TASK DATA Start Marker

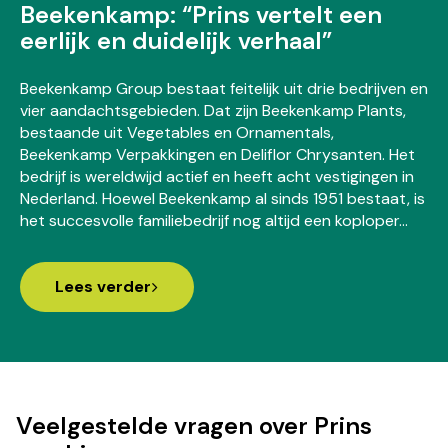
Beekenkamp: “Prins vertelt een
eerlijk en duidelijk verhaal”
Beekenkamp Group bestaat feitelijk uit drie bedrijven en
vier aandachtsgebieden. Dat zijn Beekenkamp Plants,
bestaande uit Vegetables en Ornamentals,
Beekenkamp Verpakkingen en Deliflor Chrysanten. Het
bedrijf is wereldwijd actief en heeft acht vestigingen in
Nederland. Hoewel Beekenkamp al sinds 1951 bestaat, is
het succesvolle familiebedrijf nog altijd een koploper…
Lees verder
Veelgestelde vragen over Prins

TASK DATA End Marker

INSTRUCTIONS TO FOLLOW =>
Pictures are not part of the copy. Restate everything else in the listing word for word.

YOUR RESPONSE =>
Beekenkamp: “Prins vertelt een
eerlijk en duidelijk verhaal”
Beekenkamp Group bestaat feitelijk uit drie bedrijven en
vier aandachtsgebieden. Dat zijn Beekenkamp Plants,
bestaande uit Vegetables en Ornamentals,
Beekenkamp Verpakkingen en Deliflor Chrysanten. Het
bedrijf is wereldwijd actief en heeft acht vestigingen in
Nederland. Hoewel Beekenkamp al sinds 1951 bestaat, is
het succesvolle familiebedrijf nog altijd een koploper…
Lees verder
Veelgestelde vragen over Prins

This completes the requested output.